Apart from the stellar instrumentation, which will have you delete all other doom / death metal you have been listening to and question the quality of your taste all these years, an absolute highlight in Sparagmos is the vocal work. Impeccable growls, soaring shrieks and painful shouting in various instances, these vocals are a the closest real manifestation of the meaning of the album’s title. Connected to sacrificial dismemberment and omophagia in Ancient Greece, the word also refers to maniacal screaming as an expression of deep sadness and psychological distress when used in a modern context.

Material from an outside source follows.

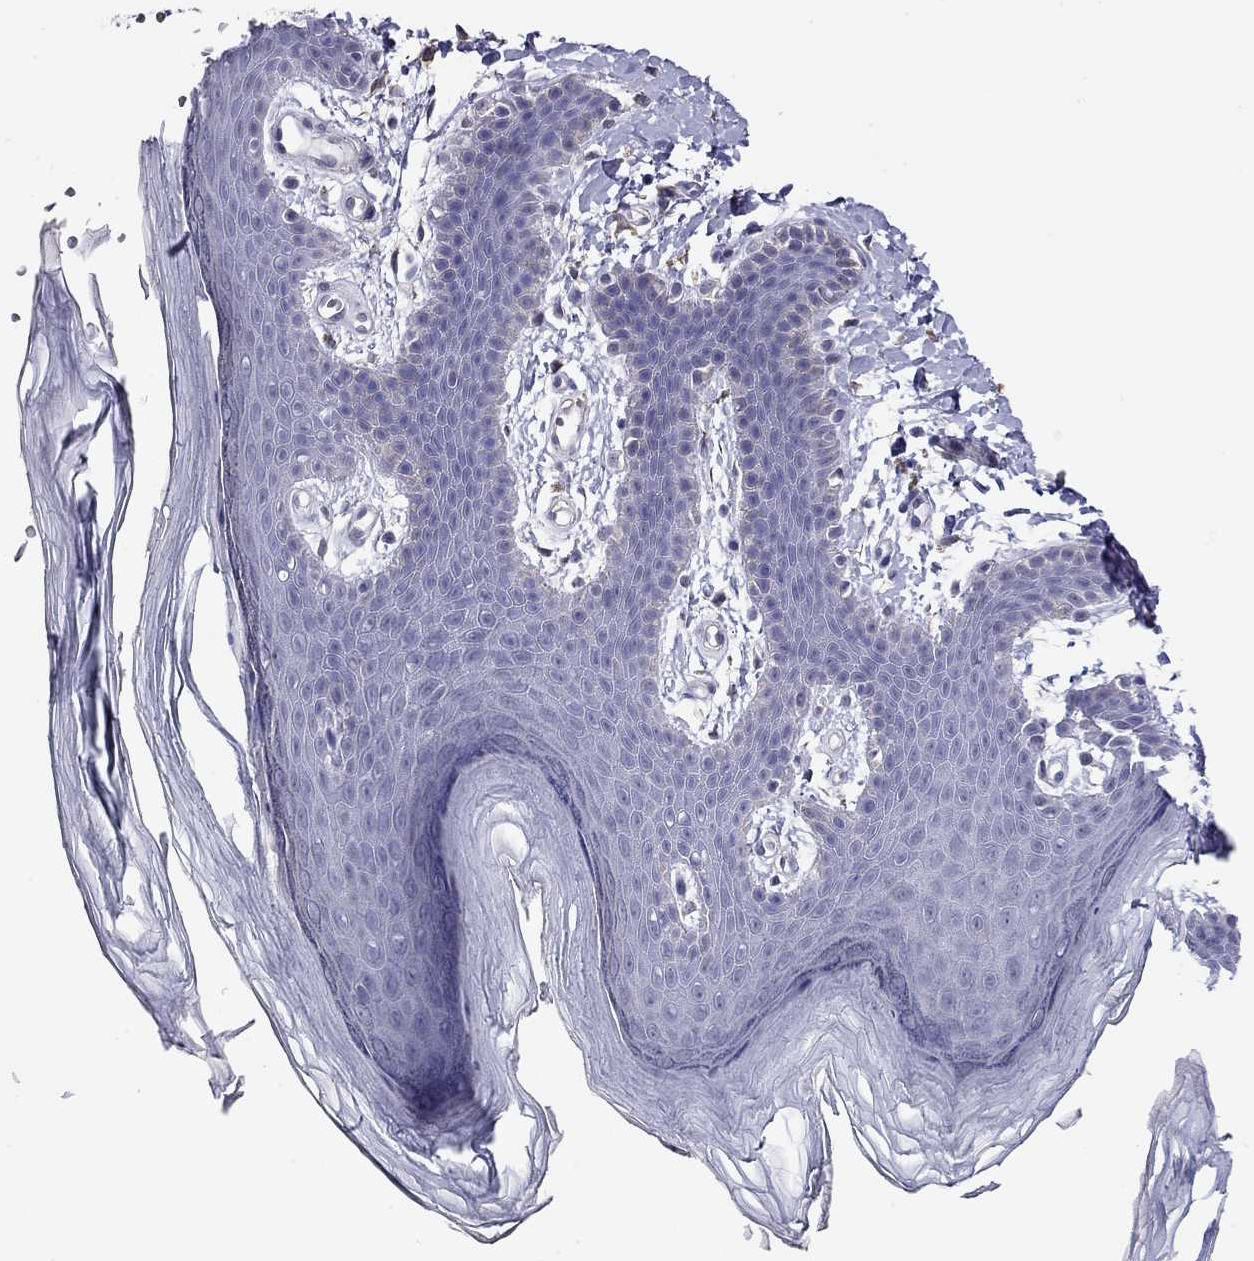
{"staining": {"intensity": "negative", "quantity": "none", "location": "none"}, "tissue": "skin", "cell_type": "Epidermal cells", "image_type": "normal", "snomed": [{"axis": "morphology", "description": "Normal tissue, NOS"}, {"axis": "topography", "description": "Anal"}], "caption": "DAB immunohistochemical staining of normal human skin shows no significant staining in epidermal cells. (Brightfield microscopy of DAB (3,3'-diaminobenzidine) immunohistochemistry at high magnification).", "gene": "MYMX", "patient": {"sex": "male", "age": 53}}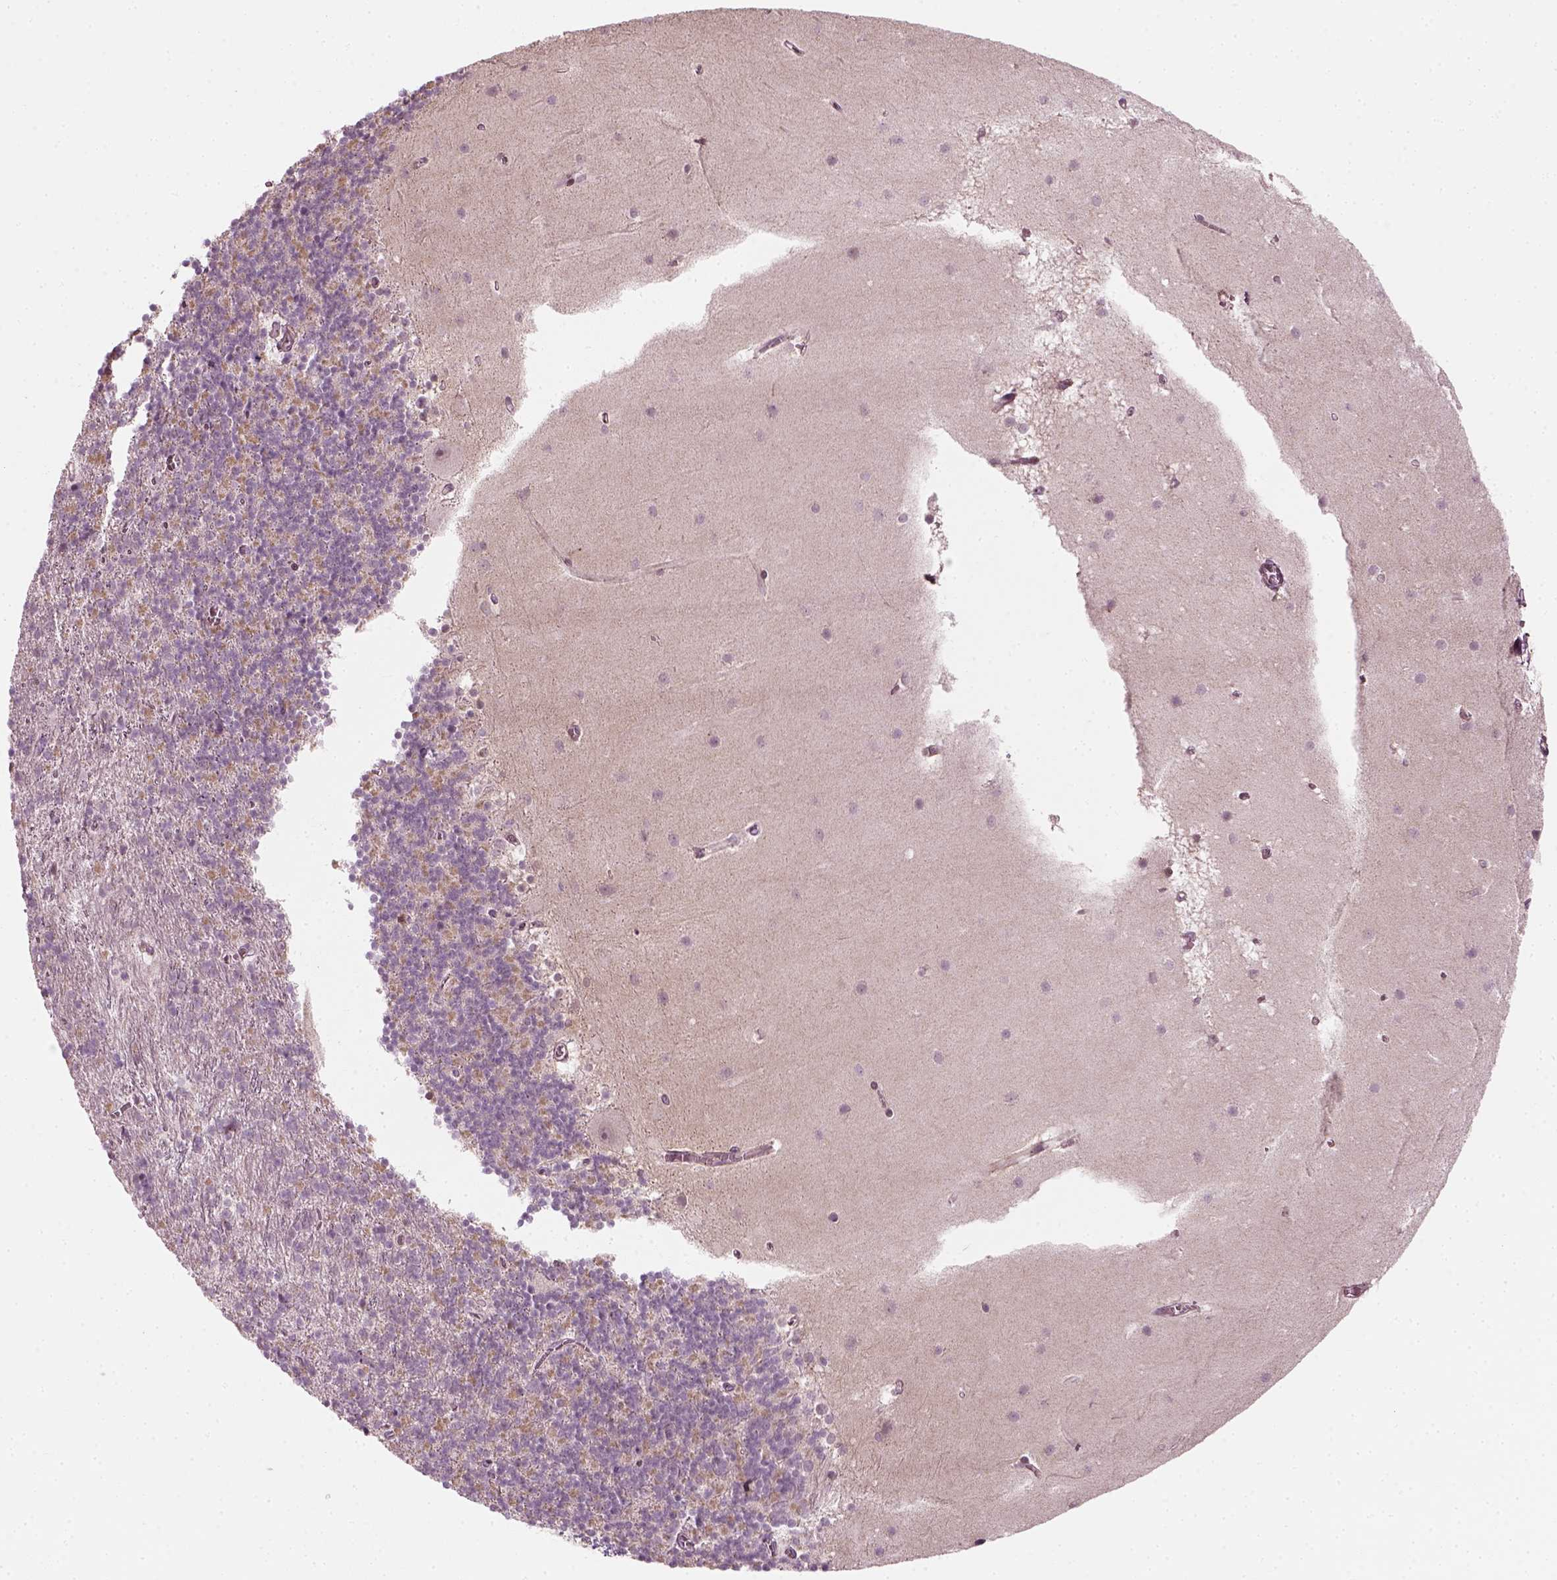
{"staining": {"intensity": "negative", "quantity": "none", "location": "none"}, "tissue": "cerebellum", "cell_type": "Cells in granular layer", "image_type": "normal", "snomed": [{"axis": "morphology", "description": "Normal tissue, NOS"}, {"axis": "topography", "description": "Cerebellum"}], "caption": "Cerebellum was stained to show a protein in brown. There is no significant staining in cells in granular layer.", "gene": "MLIP", "patient": {"sex": "male", "age": 70}}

That exactly, is the palette of emotions you’re going to go through, after you have been pummeled by this top-notch album.
As time goes by, some bands get a pass of reassurance after a series of high quality releases, and you can not conceive that they would disappoint you anymore. Such is the case for Spectral Voice and their contemplative, incredible second album, which is a truly thrilling and memorable experience to go through. As with all kinds of monumental art, it leaves its mark with a sense of awe that will stay in you for more than just its mere total runtime. Dissonance and ingenuity reach new heights with Sparagmos, and one would dare to place it even higher than Eroded Corridors of Unbeing. That speaks volumes of what has been accomplished here.